While she is no longer with him, Decker’s grandmother is an integral part of who he is and not just because it is her bannock recipe he serves at his food stand around the South Cariboo. As a young girl, her foot was run over by a horse and buggy with steel wheels and she wore an orthopedic shoe. She was also almost legally blind.

“So she was blind and partially crippled, but she would still do all these things for me,” he said. “And that’s one of those things I do when I’m having a bad day. I say “Your blind grandmother, your crippled grandmother would do this.” He paused. “She’s been gone for a while. Before the 10 years. Before I even started. She didn’t even know I started selling bannock, she was gone before then.”

Food was always a part of his life. In his youth, if you visited five different houses on the reserve you ate five times. “Nobody would let you leave without eating,” he said. “Have some soup, have some bread.” As he got older, he wound up looking after his sister as his mom was always at work.

“All we were eating was spaghetti and sauce and mac and cheese and soup,” said Decker. “I didn’t know how to make anything else.” In Grade 9, he began to take food and nutrition courses so he could cook better for her. “It went on from there.”

Food wasn’t the only constant. He was 38 years old when drinking almost cost him his life. He said on his last bender, he was drinking 10 mickeys a day for three months.

“I went in (to the hospital) and they told me if I never went in by lunchtime I would have had a heart attack and I went in at like 10:30,” he said, adding, “I was very close to losing my life there.”

Decker said he did not care and planned to keep drinking. But something happened to change him that day. One of his aunts lost both her sons within three months of each other. The first died of pneumonia and the second of loneliness missing his brother. “He was doing what I was doing, drinking.”

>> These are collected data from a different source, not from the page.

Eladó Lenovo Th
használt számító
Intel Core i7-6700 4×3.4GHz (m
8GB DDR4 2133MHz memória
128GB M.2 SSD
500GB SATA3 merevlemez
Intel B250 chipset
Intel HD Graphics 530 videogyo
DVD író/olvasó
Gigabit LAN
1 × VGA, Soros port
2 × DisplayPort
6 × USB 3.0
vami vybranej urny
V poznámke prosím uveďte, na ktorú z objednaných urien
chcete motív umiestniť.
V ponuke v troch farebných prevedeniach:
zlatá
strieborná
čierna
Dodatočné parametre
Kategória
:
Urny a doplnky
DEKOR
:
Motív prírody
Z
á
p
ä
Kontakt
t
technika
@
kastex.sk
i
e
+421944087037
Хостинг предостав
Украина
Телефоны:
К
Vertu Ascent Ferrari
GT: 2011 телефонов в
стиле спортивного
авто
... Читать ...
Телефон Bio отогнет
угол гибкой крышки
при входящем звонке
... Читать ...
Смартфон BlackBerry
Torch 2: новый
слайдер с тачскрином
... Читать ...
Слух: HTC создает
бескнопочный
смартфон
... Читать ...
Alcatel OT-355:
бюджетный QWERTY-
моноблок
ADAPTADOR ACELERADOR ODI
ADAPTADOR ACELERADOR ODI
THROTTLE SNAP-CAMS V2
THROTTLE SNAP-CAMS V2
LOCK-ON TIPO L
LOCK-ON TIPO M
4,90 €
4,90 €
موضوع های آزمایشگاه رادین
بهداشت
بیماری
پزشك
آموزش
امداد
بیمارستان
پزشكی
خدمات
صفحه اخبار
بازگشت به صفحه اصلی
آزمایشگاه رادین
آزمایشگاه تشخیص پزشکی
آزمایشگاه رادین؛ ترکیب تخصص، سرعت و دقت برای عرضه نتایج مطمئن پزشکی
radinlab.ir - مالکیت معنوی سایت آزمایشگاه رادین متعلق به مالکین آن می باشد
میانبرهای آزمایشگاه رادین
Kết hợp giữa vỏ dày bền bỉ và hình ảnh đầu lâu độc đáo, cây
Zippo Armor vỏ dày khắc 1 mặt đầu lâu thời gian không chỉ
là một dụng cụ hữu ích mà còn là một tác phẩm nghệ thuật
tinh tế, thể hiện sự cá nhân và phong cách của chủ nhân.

He was heading home from the hospital to drink when he saw his aunt crying on the porch. “And that was my last straw. I said, if my auntie’s doing that then I’m doing the same thing to my mother and I have to quit. And I turned around and went home and that was it.”

It was at this time Decker decided to go work on bridges while he tried to figure out who he was. And how he wound up selling bannock in Forest Grove.

One day, he’d been selling bannock at the Williams Lake store at the gas station and stopped at McDonald’s on the way home. He was waiting for his food in the parking lot when he heard somebody yell, “Hey, it’s the bannock man.” He pulled out $5 and Decker whipped out a bag of bannock.

“As soon as I got home, I said, I’m so good, I can sell bannock at McDonald’s.”

These days Decker is staying close to home so he can spend time with his partner, April Truran. He is content to be back in Canim Lake and enjoys spending time with his nieces and nephews. Over the winter he built an outdoor skating rink beside his house.

One day in the future he thinks he would like to run for council. He would like to become a leader for his people. It’s one of his goals.

In the meantime, he helps out those around him and spends time with his uncle. They go to rodeos and skidoo in the backcountry.

Even there, in the middle of nowhere, Decker can’t escape it.

“It’s the bannock man.” Decker pulls out a bag of bannock and hands it over.